I got into Health and Safety By Accident:

This article was written by Steve Wallett about how he accidentally got into health and safety:

My path to this point in my career is quite unusuall I got into health and safety by accident, literally as the following story shows.

Back in the mid 1990’s I was working at a Chemical Works on a very dangerous chemical plant. It used liquid Chlorine and an organic form of cyanide, which was reacted together to make another even more toxic chemical. 

We were rightly told when we first started working on this plant that just breathing in a small amount of any of these chemicals could lead to us being very seriously injured or even killed (Chlorine is often used as a chemical weapon, in some war zones). We were told if we ever saw anyone on the floor near this plant, not to approach them but to call an emergency and the fire team would go to the person with the right breathing apparatus on.

We had an antidote which had to be injected within the first three minutes to be effective as the chemical reacts in the blood to form Hydrogen Cyanide. Just one teaspoon of any of these chemicals on the skin was enough to kill. If we occasionally had to come into contact with these materials we had to wear a full chemical suit with self contained breathing apparatus, which looked not too dissimilar to a space suit.

One day after the chemical plant had been shut down for a few days for maintenance. I was pumping a mixture of these chemicals from a storage tank to another tank; I got accidentally sprayed on my left arm, wetting the skin on my left arm with this toxic chemical mixture. I was with two other workers who ran the opposite way to me as per their training. Had they helped me they could have been overcome with the chemicals too.

I was absolutely terrified and thought I was going to die but ran to the safety shower, as quickly as my legs could carry me, which was about 100 meters away. (There was a safety shower closer but it was right next to the pump which was still spraying out the toxic mixture.) Anyway I pulled the lever on the safety shower, pulled off my overalls and tee shirt washing myself as fast as possible in the area where the chemicals had contacted my skin. 

A site emergency was sounded as my colleagues broke the glass on the fire alarm call point and the site fire team attended to sort out the problem with full chemical suits on. I was taken to the first aid room where they washed my arm further and then took me to hospital. One of the managers said in jest, “Go to hospital that way if you die it won’t be my fault!” I know he only said it in this way to make light of the situation and he wasn’t being as nasty as he sounded.

I had not really thought much about health and safety up until this accident but two months after my accident happened the company had still done virtually nothing to prevent a similar accident from happening to me or anyone else, I was incensed!

The investigation into the accident concluded that a very small plastic plug about the size of a thimble had been removed from the underneath of a pump for maintenance but not put back into place properly, once the maintenance had been completed. 

We had already had a detailed check sheet for the plant, which we had to tick so that we didn’t forget anything. Just one line added to this list “check that the pump plug is in place and tight.” Would have prevented it from happening again. I made sure that this was done. This accident never happened again because of a simple amendment to an existing written procedure.

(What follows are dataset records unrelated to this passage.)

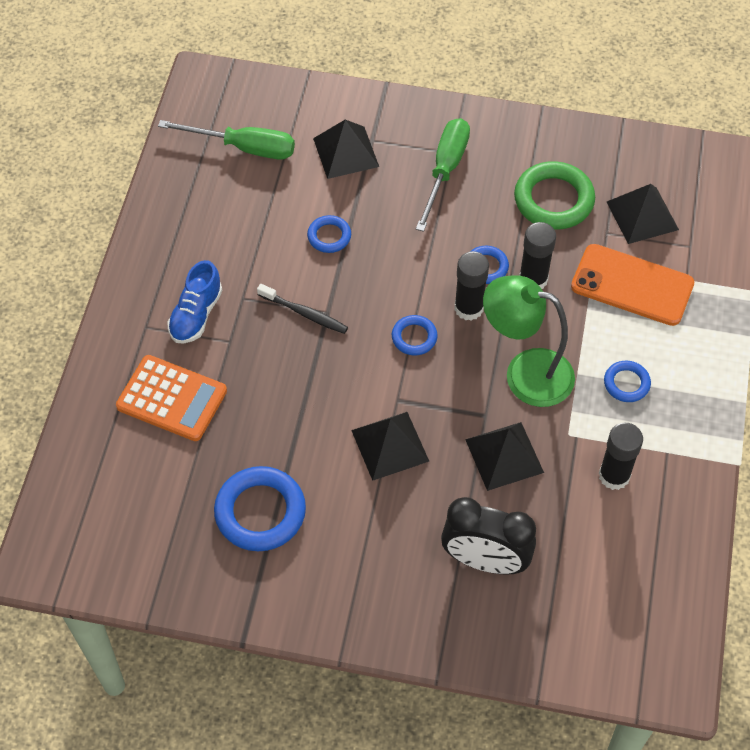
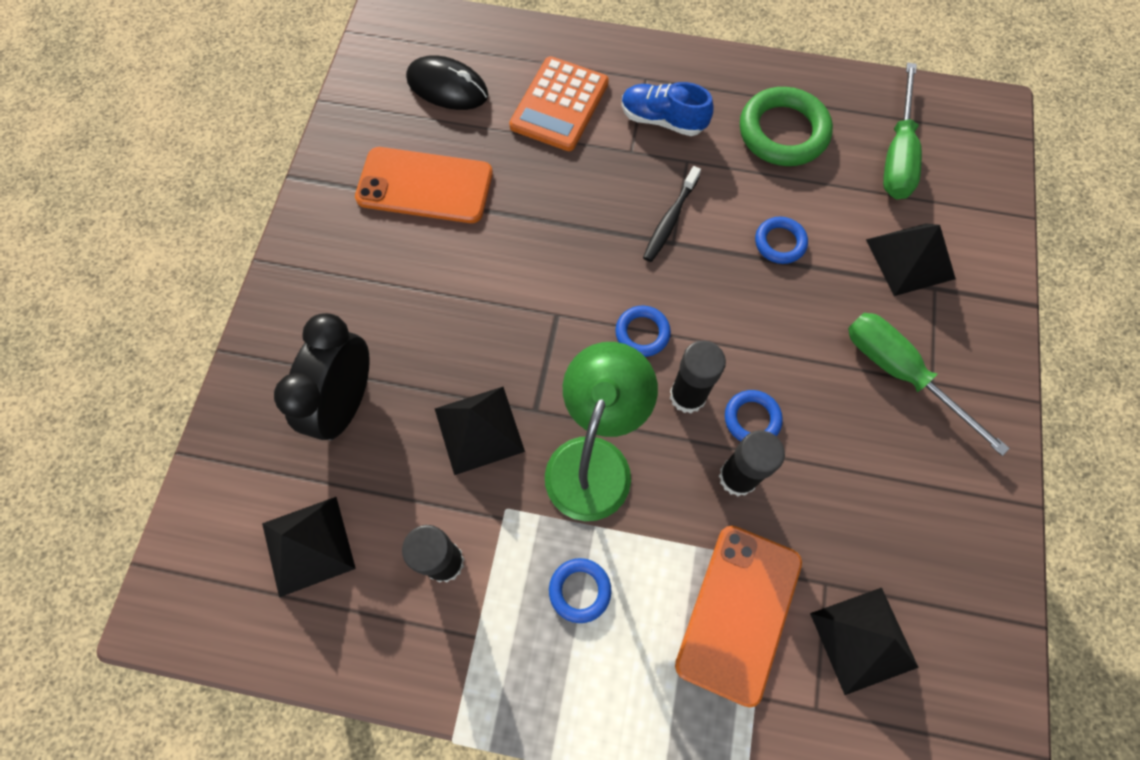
camera: 90 degrees right, 10 degrees up
blue ring [214,466,306,551] -> orange phone [355,147,493,223]
black pyramid [351,412,429,481] -> black pyramid moved to [262,497,356,597]
green screwdriver [416,118,470,232] -> green screwdriver turned 150 degrees counterclockwise [848,313,1010,456]
green ring [514,161,595,230] -> green ring moved to [740,87,833,166]
none -> black mouse [406,55,489,110]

I was told that I should have been killed in the accident but because it was a very hot day on the day of the accident, my sweating had probably helped the chemicals to run off my skin and I got under the safety shower very quickly, which saved my life. Had any one of these safeguards or circumstances been missing don't think I would be writing this!

From that point on health and safety became increasing important to me and I got more and more involved with it, carrying out extra health and safety duties. 

Eventually I became the site safety rep and retrained in health and safety, ended up in me becoming a health and safety consultant in 2008 (after leaving the chemical industry), working for a national Employment Law/ Health and Safety provider.

In 2010, it culminated in me becoming a Chartered Health and Safety Practitioner (CMIOSH after my name) and in 2011 started up my own Health and Safety Consultancy, Wallett HSE Services Limited.

Since leaving the Chemical Industry, I have worked for well over 200 companies including a number of well known companies. I have never forgotten that good, robust and pragmatic health and safety procedures and policies, can save lives.